The disappointing topline Atlas results came as a surprise after the relatively successful results of the Phase IIa trial where patients were given a single dose of the IL-33 inhibitor, with 33% of participants achieving a 75% improvement in EASI score by Day 29 of the study. However, this particular proof-of-concept study was limited by its small sample size of only 12 people, and there was no separate placebo group to assess the long-term clinical efficacy data, as all patients were given an initial placebo dose before receiving the single etokimab dose after intraepidermal challenge with saline or dust mite extract. 

Because the Atlas study failed to meet its primary endpoint and the future potential of IL-33 inhibition has been thrown into doubt, this could have consequences for other companies hoping to develop their own anti-IL-33 biologics. For example, Regeneron is currently testing its own IL-33 inhibitor REGN3500 in a Phase II study. The company has yet to comment on its plans for REGN3500 after etokimab’s failure.

Although other biologics targeting different interleukins are being developed for atopic dermatitis, the loss of a potential therapeutic avenue in the form of IL-33 can be seen as detrimental due to the increasing emphasis on personalized treatment in the atopic dermatitis space. As not every atopic dermatitis patient responds equally well to the same treatment, more treatment options with different mechanisms of action are vital. 
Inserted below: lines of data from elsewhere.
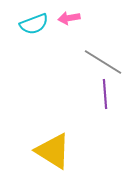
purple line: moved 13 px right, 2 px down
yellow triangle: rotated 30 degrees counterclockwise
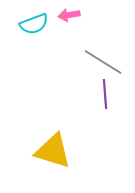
pink arrow: moved 3 px up
yellow triangle: rotated 15 degrees counterclockwise
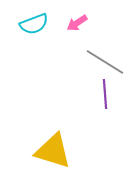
pink arrow: moved 8 px right, 8 px down; rotated 25 degrees counterclockwise
gray line: moved 2 px right
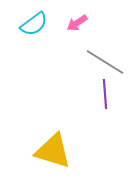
cyan semicircle: rotated 16 degrees counterclockwise
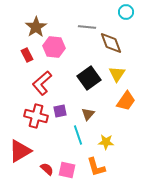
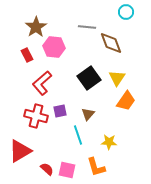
yellow triangle: moved 4 px down
yellow star: moved 3 px right
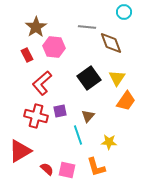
cyan circle: moved 2 px left
brown triangle: moved 2 px down
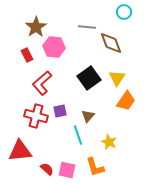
yellow star: rotated 21 degrees clockwise
red triangle: rotated 25 degrees clockwise
orange L-shape: moved 1 px left
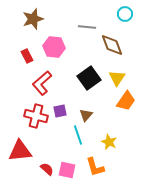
cyan circle: moved 1 px right, 2 px down
brown star: moved 3 px left, 8 px up; rotated 15 degrees clockwise
brown diamond: moved 1 px right, 2 px down
red rectangle: moved 1 px down
brown triangle: moved 2 px left, 1 px up
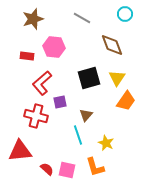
gray line: moved 5 px left, 9 px up; rotated 24 degrees clockwise
red rectangle: rotated 56 degrees counterclockwise
black square: rotated 20 degrees clockwise
purple square: moved 9 px up
yellow star: moved 3 px left, 1 px down
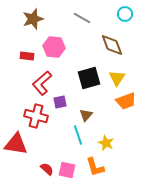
orange trapezoid: rotated 35 degrees clockwise
red triangle: moved 4 px left, 7 px up; rotated 15 degrees clockwise
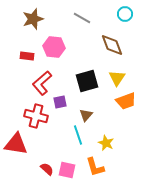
black square: moved 2 px left, 3 px down
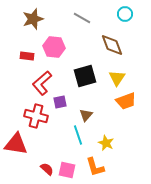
black square: moved 2 px left, 5 px up
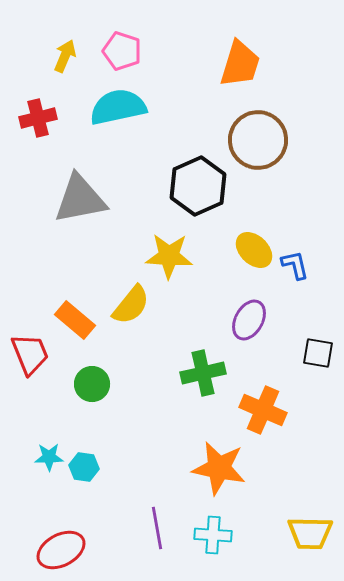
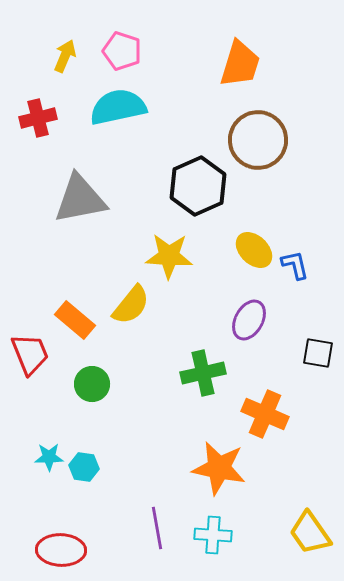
orange cross: moved 2 px right, 4 px down
yellow trapezoid: rotated 54 degrees clockwise
red ellipse: rotated 30 degrees clockwise
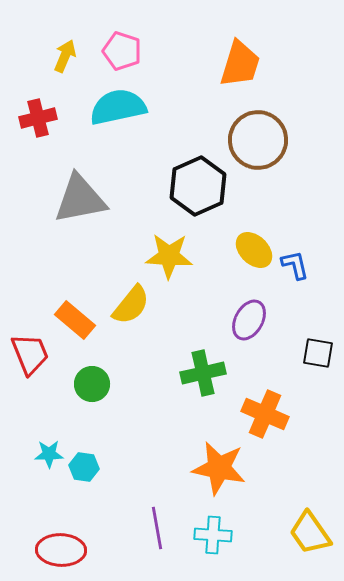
cyan star: moved 3 px up
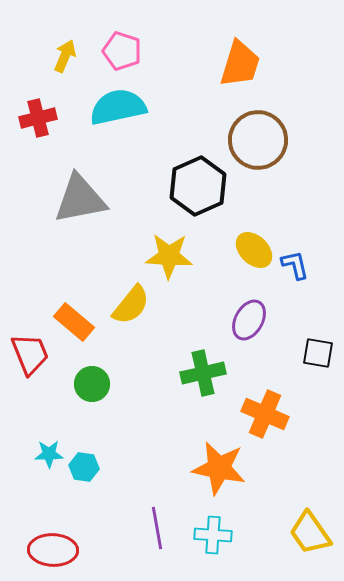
orange rectangle: moved 1 px left, 2 px down
red ellipse: moved 8 px left
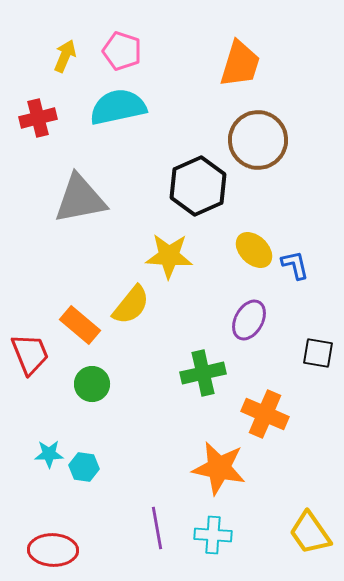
orange rectangle: moved 6 px right, 3 px down
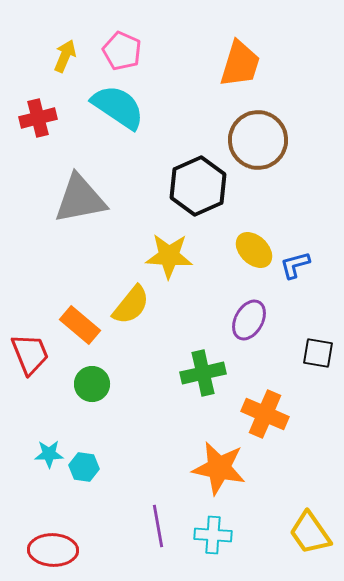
pink pentagon: rotated 6 degrees clockwise
cyan semicircle: rotated 46 degrees clockwise
blue L-shape: rotated 92 degrees counterclockwise
purple line: moved 1 px right, 2 px up
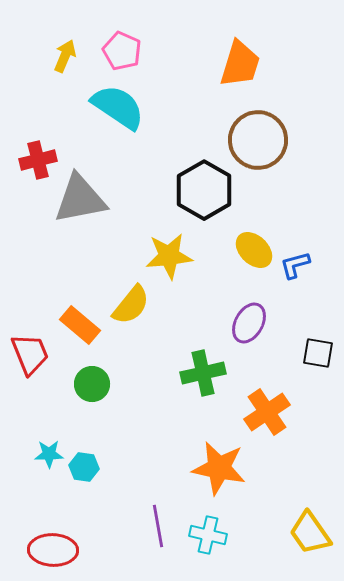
red cross: moved 42 px down
black hexagon: moved 6 px right, 4 px down; rotated 6 degrees counterclockwise
yellow star: rotated 9 degrees counterclockwise
purple ellipse: moved 3 px down
orange cross: moved 2 px right, 2 px up; rotated 33 degrees clockwise
cyan cross: moved 5 px left; rotated 9 degrees clockwise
So far, Regeneron and Sanofi’s Dupixent (dupilumab) is the only biologic approved for the treatment of atopic dermatitis, but other biologics in development for the disease include LEO Pharma’s IL-13 inhibitor lebrikizumab and Galderma’s IL-31 inhibitor nemolizumab. GlobalData forecasts Dupixent to earn $5.3bn in 2027 across the 7MM, indicating the high incentive for manufacturers to develop novel biologics for the atopic dermatitis market.